▸ **Testo di lettura**
Migliora un centimetro alla volta come l'ucraino. Adesso lo superi all'aperto

Duplantis, il Mozart dell'asta oltre Bubka

A rmando Duplantis è nato per stupire, volare e quando nei 15 passi finali di rincorsa diventa una fionda eccolo sul cielo del mondo nel salto con l'asta. Dopo il mondiale al coperto di 6.17 a Torun la settimana scorsa, ecco il centimetro in più nell'arena scozzese di Glasgow. Un prodigio questo americanino di Lafayette che gareggia per la Svezia nel nome della madre, specialista di prove multiple, a poco più di 20 anni ( è nato il 10 novembre 1999). Come lo ha dipinto magistralmente Giorgio Cimbrico, cantore della vera atletica, è lui il Peter Pan del secolo, il Mozart per precocità degli inizi, salta 3.97 a 13 anni, per ambizioni paterne, il padre Greg, astista americano da 5.80, sembra proprio come il Leopold che ha costruito la pedana di Wolfango.

Formichina d'oro con la stessa voglia di stupire come faceva Bubka, l'immenso ucraino, un centimetro alla volta per salire dopo aver lasciato gli altri sui materassi. Non certo un colosso come altri campioni nel salto con l'asta, uno e ottanta di altezza, 70 chili, quindici, venti meno degli avversari. La pedana costruita nel giardino di casa, un amorino dagli occhi curiosi, primo oro ai mondiali under 18 con 5.30 e aveva 16 anni. Oro europeo a Berlino nel 2018 superando i 6.05, record per ventenni, argento l'anno scorso al mondiale di Doha. Un viaggio che sembra facile per uno che corre i 100 in 1069, che salta in lungo 7.15, una storia appena iniziata, una magia che sposta sulla pedana degli acrobati l'attenzione della grande atletica sempre alla ricerca disperata di un dopo Bolt.

▸ **Dati archiviati**
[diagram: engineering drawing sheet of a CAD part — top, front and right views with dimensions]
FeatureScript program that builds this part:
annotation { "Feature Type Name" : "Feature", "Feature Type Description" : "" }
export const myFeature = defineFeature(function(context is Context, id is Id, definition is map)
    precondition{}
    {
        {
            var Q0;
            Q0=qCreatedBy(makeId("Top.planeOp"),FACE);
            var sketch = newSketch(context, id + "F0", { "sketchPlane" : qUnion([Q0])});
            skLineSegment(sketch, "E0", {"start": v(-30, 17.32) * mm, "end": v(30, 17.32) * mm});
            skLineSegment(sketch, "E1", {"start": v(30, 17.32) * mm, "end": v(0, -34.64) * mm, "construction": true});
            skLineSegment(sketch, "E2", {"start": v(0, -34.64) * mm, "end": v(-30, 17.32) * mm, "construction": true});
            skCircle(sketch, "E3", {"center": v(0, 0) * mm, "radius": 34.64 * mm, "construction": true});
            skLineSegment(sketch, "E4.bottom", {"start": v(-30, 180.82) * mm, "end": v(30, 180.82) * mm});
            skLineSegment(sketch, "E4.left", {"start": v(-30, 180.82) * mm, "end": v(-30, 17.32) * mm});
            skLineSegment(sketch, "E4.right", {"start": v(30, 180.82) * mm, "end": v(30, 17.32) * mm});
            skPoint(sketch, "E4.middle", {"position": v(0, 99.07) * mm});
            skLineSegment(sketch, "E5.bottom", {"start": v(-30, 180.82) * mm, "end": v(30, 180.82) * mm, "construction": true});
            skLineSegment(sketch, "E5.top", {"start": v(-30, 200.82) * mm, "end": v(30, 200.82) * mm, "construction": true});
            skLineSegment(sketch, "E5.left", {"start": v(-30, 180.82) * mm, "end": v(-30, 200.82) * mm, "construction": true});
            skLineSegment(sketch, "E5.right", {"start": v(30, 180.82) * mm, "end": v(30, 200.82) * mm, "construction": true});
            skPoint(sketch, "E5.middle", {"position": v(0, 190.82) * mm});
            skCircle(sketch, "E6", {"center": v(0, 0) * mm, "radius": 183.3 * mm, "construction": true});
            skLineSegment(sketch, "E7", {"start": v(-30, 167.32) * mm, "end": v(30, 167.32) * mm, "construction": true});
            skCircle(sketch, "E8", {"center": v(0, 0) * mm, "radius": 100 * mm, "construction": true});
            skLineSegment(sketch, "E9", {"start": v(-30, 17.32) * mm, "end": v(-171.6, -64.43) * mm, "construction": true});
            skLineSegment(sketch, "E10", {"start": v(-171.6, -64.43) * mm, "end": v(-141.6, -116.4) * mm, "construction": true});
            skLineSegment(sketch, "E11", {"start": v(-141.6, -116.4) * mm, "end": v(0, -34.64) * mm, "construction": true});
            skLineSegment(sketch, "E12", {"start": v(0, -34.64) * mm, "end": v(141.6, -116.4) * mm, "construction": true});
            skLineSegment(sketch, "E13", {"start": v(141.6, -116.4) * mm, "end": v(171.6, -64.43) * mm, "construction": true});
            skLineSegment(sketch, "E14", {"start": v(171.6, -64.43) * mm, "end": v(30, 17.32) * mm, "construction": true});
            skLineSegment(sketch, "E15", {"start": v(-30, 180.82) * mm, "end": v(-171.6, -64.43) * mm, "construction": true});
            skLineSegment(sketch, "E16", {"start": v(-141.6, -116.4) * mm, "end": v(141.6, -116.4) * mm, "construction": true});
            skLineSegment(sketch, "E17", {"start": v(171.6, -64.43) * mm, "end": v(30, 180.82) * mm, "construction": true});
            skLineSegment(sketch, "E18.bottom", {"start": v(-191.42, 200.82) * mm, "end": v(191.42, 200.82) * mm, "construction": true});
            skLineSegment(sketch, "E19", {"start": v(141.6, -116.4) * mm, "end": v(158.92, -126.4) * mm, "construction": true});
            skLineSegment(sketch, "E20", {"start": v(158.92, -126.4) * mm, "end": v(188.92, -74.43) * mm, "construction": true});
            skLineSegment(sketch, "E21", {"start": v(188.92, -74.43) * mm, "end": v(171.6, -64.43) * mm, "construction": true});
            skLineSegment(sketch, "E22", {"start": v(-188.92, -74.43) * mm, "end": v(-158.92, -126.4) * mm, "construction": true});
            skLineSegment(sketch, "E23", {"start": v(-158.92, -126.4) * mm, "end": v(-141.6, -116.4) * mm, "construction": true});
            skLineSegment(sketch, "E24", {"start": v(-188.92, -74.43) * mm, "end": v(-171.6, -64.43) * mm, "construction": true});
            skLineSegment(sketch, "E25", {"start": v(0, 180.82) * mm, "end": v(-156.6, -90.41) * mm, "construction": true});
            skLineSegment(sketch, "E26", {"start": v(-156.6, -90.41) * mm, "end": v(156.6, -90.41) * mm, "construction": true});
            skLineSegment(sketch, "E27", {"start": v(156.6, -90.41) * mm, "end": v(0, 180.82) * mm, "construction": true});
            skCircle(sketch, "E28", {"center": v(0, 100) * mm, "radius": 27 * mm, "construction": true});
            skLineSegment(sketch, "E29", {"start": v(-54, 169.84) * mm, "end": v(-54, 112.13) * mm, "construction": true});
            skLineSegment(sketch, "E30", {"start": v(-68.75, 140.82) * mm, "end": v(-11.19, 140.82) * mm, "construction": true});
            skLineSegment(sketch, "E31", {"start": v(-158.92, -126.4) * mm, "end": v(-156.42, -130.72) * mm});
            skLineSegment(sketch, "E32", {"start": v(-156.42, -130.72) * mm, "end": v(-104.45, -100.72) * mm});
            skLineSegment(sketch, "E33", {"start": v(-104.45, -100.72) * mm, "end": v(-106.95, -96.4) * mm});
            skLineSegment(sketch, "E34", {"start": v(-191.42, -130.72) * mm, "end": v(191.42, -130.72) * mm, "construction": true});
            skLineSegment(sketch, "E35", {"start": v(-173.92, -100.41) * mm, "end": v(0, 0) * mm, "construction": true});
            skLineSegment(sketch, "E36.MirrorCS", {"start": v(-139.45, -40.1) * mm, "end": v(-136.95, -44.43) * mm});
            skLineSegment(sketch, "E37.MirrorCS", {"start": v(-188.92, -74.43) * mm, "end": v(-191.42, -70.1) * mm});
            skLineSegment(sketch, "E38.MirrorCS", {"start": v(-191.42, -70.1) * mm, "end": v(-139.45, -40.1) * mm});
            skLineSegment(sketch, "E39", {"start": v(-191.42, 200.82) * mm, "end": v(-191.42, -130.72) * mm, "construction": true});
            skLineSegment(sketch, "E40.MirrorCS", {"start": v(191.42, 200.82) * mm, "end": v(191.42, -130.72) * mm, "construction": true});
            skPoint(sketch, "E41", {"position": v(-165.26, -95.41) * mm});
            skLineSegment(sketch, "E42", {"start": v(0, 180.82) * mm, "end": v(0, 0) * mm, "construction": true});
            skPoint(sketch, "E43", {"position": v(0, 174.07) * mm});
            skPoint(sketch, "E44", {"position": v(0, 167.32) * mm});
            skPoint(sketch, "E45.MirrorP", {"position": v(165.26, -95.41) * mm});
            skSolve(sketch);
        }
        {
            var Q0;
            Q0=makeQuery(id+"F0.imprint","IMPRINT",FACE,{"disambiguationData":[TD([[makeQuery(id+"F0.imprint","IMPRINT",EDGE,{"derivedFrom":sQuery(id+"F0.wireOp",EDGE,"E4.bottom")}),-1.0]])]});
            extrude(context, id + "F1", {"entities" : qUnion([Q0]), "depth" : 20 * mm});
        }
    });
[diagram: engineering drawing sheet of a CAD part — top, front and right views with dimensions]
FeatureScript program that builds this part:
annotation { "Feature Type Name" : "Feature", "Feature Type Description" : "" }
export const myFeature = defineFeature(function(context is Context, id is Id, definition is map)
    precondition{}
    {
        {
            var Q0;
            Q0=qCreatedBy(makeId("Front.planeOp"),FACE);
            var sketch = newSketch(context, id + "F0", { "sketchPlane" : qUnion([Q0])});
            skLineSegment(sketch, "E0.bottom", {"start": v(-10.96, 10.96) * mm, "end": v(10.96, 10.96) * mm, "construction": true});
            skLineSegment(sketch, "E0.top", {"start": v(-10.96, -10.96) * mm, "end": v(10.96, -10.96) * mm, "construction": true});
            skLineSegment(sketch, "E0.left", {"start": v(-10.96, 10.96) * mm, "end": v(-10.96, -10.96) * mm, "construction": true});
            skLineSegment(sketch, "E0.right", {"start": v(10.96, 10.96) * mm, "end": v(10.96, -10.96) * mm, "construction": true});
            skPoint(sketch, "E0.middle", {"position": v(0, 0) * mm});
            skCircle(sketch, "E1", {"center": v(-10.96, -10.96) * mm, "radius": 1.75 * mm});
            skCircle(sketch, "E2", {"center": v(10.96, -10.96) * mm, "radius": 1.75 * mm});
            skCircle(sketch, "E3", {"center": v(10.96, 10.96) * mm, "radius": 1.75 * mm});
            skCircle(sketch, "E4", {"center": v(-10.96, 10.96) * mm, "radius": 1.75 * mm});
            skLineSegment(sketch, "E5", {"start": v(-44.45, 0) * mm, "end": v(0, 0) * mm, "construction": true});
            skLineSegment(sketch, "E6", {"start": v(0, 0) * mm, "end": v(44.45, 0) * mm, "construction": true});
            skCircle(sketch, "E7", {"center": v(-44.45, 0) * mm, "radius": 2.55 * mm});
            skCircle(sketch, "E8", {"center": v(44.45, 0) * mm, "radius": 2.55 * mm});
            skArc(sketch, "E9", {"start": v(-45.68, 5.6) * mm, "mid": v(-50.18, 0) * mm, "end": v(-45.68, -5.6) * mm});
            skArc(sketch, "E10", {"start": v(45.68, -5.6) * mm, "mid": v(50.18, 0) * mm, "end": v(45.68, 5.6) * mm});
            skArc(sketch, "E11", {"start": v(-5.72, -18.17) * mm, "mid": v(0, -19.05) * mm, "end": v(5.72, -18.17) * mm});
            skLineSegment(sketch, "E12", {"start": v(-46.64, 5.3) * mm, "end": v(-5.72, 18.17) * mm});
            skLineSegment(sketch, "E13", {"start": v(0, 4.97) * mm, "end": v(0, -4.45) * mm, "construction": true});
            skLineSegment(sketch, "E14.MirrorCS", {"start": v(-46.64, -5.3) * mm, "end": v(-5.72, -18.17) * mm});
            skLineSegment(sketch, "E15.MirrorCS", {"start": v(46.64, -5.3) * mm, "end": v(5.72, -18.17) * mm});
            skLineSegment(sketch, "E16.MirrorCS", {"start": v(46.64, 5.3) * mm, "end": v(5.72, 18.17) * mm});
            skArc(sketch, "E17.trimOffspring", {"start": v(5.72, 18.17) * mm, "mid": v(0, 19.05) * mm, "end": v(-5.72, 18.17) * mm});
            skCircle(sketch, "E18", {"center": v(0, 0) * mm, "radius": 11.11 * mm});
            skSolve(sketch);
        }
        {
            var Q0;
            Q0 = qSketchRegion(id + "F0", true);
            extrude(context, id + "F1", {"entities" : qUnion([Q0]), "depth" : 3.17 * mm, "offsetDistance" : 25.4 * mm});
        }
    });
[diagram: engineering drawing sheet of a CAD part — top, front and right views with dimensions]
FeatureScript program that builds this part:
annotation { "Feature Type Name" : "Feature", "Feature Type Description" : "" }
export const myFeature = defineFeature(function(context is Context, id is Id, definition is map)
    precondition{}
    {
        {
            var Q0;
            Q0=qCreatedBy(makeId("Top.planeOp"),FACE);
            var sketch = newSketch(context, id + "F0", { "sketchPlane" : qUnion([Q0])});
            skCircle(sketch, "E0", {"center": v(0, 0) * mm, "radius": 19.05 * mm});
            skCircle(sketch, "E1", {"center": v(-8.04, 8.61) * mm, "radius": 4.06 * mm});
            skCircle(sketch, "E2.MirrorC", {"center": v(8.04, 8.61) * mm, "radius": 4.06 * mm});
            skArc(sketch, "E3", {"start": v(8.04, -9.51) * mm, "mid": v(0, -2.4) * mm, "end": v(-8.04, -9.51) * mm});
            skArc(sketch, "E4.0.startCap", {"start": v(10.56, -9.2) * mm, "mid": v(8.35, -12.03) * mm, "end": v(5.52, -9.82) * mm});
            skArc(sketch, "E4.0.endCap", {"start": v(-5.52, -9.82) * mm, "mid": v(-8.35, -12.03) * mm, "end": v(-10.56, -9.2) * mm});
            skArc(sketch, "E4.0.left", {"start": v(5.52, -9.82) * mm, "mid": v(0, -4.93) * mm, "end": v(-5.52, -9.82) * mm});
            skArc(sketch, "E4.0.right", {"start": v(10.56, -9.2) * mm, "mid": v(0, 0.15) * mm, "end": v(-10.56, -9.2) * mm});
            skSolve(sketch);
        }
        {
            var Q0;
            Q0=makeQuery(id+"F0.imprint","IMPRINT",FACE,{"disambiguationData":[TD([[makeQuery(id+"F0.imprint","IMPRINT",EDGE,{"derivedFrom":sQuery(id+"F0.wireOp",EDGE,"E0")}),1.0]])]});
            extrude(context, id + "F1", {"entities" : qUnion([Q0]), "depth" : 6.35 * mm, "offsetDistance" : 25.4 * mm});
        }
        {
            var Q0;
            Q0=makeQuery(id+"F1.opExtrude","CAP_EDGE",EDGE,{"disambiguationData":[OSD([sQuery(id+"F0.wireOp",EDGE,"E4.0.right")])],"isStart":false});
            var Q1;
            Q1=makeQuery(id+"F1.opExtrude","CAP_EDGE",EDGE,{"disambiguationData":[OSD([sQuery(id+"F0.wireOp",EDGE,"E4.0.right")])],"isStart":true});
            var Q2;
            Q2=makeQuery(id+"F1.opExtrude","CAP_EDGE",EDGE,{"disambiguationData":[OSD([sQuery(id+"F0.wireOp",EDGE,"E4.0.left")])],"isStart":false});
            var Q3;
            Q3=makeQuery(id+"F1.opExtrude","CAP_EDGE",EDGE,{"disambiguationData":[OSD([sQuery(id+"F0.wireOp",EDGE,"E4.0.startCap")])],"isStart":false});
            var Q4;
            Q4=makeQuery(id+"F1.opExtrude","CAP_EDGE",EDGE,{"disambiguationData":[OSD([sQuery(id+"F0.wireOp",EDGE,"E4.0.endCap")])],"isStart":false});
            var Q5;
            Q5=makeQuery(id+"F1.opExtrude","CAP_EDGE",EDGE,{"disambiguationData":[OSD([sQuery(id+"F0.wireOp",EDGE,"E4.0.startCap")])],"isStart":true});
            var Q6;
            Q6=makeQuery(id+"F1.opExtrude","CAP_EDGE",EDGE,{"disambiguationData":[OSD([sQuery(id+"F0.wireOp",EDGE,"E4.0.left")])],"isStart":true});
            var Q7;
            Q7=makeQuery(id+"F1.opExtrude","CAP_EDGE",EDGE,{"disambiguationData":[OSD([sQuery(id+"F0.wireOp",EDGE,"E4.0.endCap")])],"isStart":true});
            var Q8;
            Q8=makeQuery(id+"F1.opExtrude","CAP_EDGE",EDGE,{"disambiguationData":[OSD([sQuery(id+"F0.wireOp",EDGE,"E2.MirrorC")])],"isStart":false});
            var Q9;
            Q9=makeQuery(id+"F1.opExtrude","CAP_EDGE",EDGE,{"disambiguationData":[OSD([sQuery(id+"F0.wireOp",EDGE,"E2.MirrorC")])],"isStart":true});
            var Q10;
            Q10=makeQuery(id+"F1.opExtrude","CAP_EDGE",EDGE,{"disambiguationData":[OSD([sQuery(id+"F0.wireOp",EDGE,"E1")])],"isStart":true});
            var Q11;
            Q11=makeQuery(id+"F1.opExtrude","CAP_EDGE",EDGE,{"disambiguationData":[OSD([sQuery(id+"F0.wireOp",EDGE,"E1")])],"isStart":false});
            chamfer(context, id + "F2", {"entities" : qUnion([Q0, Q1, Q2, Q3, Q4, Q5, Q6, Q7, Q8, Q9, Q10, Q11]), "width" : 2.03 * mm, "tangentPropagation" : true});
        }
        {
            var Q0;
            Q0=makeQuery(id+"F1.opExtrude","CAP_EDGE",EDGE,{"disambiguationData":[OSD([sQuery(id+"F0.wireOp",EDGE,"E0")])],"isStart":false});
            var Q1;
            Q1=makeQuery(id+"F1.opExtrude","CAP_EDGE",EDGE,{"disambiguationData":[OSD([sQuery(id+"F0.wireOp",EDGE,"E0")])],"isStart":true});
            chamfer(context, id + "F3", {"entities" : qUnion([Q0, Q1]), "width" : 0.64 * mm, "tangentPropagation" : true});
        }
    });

▸ **Obiettivi**
1. Riassumi in due frasi l'articolo su Duplantis.
2. Riproduci dall'articolo su Duplantis tutto ciò che va da "A rmando Duplantis" fino a "pedana di Wolfango.".
3. Secondo l'articolo su Duplantis, quale misura ha saltato a 13 anni?
Le voci non hanno alcun ruolo in questo lavoro.

▸ **Esercizi svolti**
1. Armando Duplantis, nato il 10 novembre 1999 e in gara per la Svezia, dopo il mondiale al coperto di 6.17 a Torun ha aggiunto un centimetro a Glasgow. Come Bubka migliora un centimetro alla volta e ha già vinto l'oro ai mondiali under 18, l'oro europeo a Berlino nel 2018 e l'argento al mondiale di Doha.

2.
A rmando Duplantis è nato per stupire, volare e quando nei 15 passi finali di rincorsa diventa una fionda eccolo sul cielo del mondo nel salto con l'asta. Dopo il mondiale al coperto di 6.17 a Torun la settimana scorsa, ecco il centimetro in più nell'arena scozzese di Glasgow. Un prodigio questo americanino di Lafayette che gareggia per la Svezia nel nome della madre, specialista di prove multiple, a poco più di 20 anni ( è nato il 10 novembre 1999). Come lo ha dipinto magistralmente Giorgio Cimbrico, cantore della vera atletica, è lui il Peter Pan del secolo, il Mozart per precocità degli inizi, salta 3.97 a 13 anni, per ambizioni paterne, il padre Greg, astista americano da 5.80, sembra proprio come il Leopold che ha costruito la pedana di Wolfango.

3. Ha saltato 3.97.